Nature notes in Denver:

(1) Two hailstorms in three days. Intense ones, though brief. Leaves are all over the ground.

(2) Saw a fox on the corner of 5th Avenue and Emerson, a residential neighborhood about a 25-minute walk from downtown and all its high-rise office buildings (25 minutes if you're a person; probably quicker if you're a fox). The fox looked at me, then headed down into a storm drain. Supposedly that's where the foxes live, in the storm drains. Don't know how that works for them during flash thunderstorms and showers. I saw a fox a couple blocks over from there several weeks ago (perhaps the same one).
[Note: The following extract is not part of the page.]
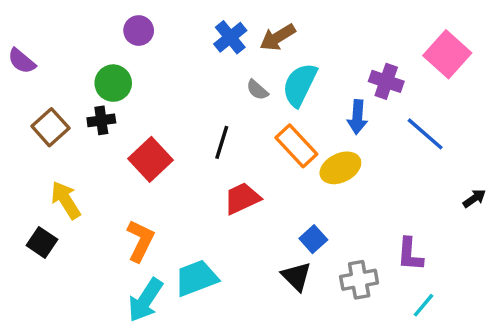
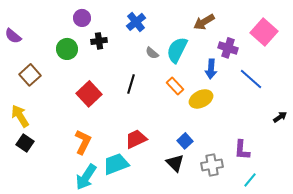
brown arrow: (278, 37) -> (204, 22), moved
black cross: (101, 120) -> (99, 41), moved
orange rectangle: (296, 146) -> (175, 86), size x0.7
red trapezoid: (242, 198) -> (136, 139), moved
yellow arrow: (66, 200) -> (20, 116), moved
Is it standard to have foxes living in the middle of major cities?

EDIT: Street view (without fox).

[identity profile] dubdobdee.livejournal.com 2009-06-08 11:43 pm (UTC)(link)
London is full of foxes: there are more in the city than in the rest of the country

[identity profile] katstevens.livejournal.com 2009-06-09 07:26 am (UTC)(link)
Seconded. There's at least two living in the small estate behind our road.

[identity profile] piratemoggy.livejournal.com 2009-06-09 09:35 am (UTC)(link)
I saw a city fox t'other day; looked like a right wrong'un; nowt like propurr foxes loik in country.

[identity profile] edgeofwhatever.livejournal.com 2009-06-09 01:47 am (UTC)(link)
Pretty sure you're in the middle of an apocalypse.

[identity profile] petronia.livejournal.com 2009-06-09 03:38 am (UTC)(link)
We've got at least one fox in the backyard (tracks in the snow in winter). Same type of neighbourhood as you describe in (2), plus the house backs up onto train tracks so there's plenty of undeveloped scrub. There are also feral cats, skunks, rabbits, groundhogs, pigeons and lots of other birds, so it's a whole ecosystem really.

[identity profile] petronia.livejournal.com 2009-06-09 06:21 am (UTC)(link)
I don't think Montreal has street views yet! But yeah my part of town is more or less like that, but more closely built (mostly semi-detacheds) and with East Coast vegetation.